NÍVEL 3: MORALIDADE PÓS-CONVENCIONAL

(só alguns adultos, a minoria dos adultos)

A este nível o indivíduo está comprometido com um  conjunto de princípios morais complexos e abrangentes, e que são muitas vezes partilhados com outros; ou seja, consideram-se sempre diversos pontos de vista e cada situação é pensada de modo a extrair-se princípios gerais (para todos). Admite-se que não existem soluções fáceis para os problemas humanos e morais.

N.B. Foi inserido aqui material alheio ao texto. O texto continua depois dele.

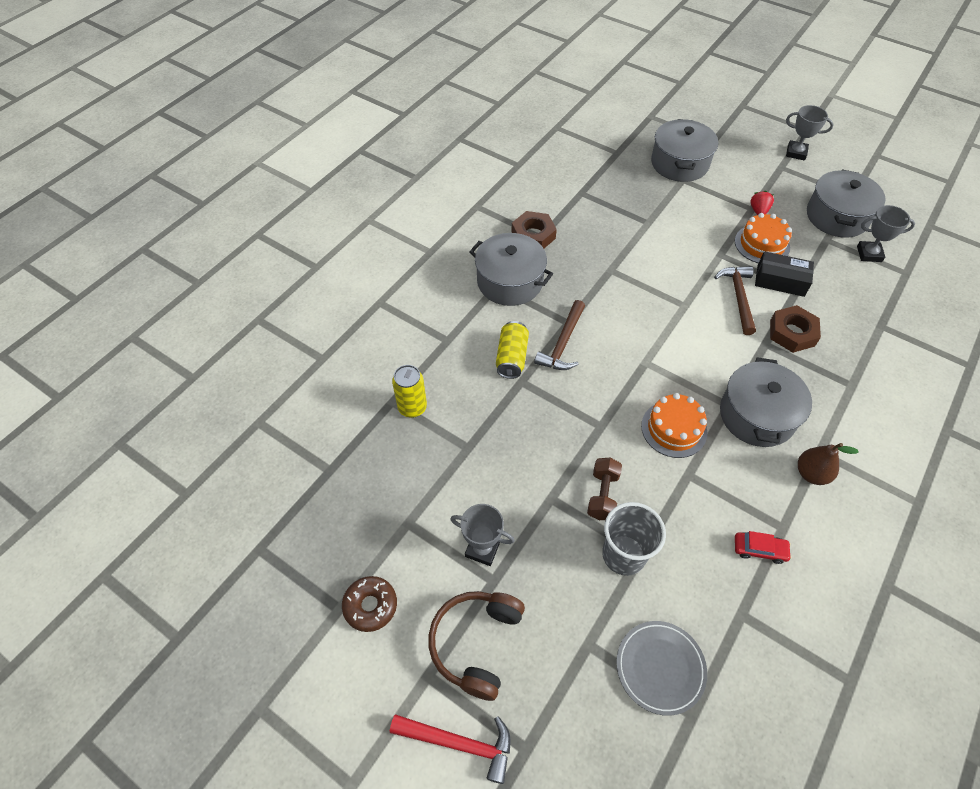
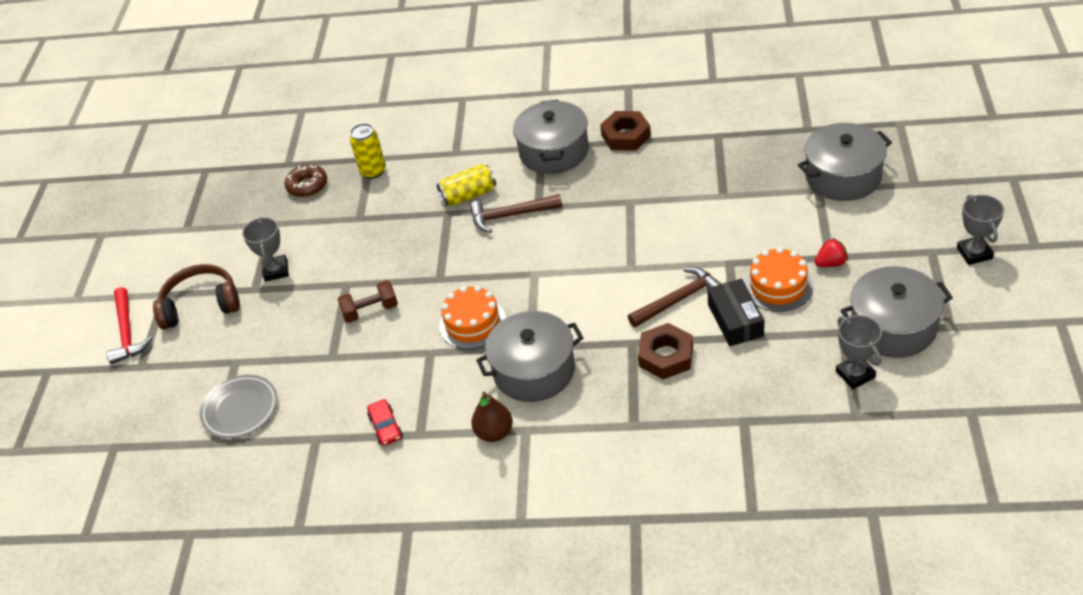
camera: 65 degrees right, 10 degrees down
(370, 606) = (197, 241): brown donut -> brown donut (307, 186)
(623, 555) = (323, 347): grey cup -> none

De facto, os princípios morais podem transcender figuras de autoridade ou até as normas ou valores de uma sociedade particular. Um indivíduo situado neste nível compreende e aceita as regras da sociedade na sua globalidade, mas apenas porque primeiramente aceita determinados princípios morais gerais que lhe estão subjacentes. No caso de um desses princípios entrar em conflito com as regras da sociedade, o indivíduo julgará com base nesse princípio e não na convenção social. Por outras palavras, os princípios morais são internalizados e tornam-se individualizados.



Estádio 5.

No estádio 5, a escolha moral é baseada nos direitos básicos, nos contratos legais e nos valores morais, mesmo quando há conflito com as leis ou as regras do grupo. O que está certo é ter consciência que as pessoas nem sempre partilham os mesmos valores e que, por vezes, as leis e as regras do grupo são injustas e não merecem, portanto, ser obedecidas. A razão para fazer o que está certo reside na necessidade de respeitar os contratos e os direitos dos outros. Neste estádio, a pessoa toma decisões na base do maior bem para o maior número. Neste estádio, há verdades mais importantes que os interesses da sociedade. A pessoa, neste estádio, considera o ponto de vista legal e o ponto de vista dos outros e procura reconhecer o conflito entre eles, de forma a fazer escolhas que tragam o maior bem para o maior número.



Estádio 6: Princípios éticos universais (não necessariamente escritos).
No estádio 6, o certo é o que obedece aos princípios éticos universais. As leis ou os contratos e acordos sociais são válidos sempre que respeitam esses princípios. A razão para fazer o que está certo é que a pessoa reconhece a validade dos princípios e procura cumpri-los.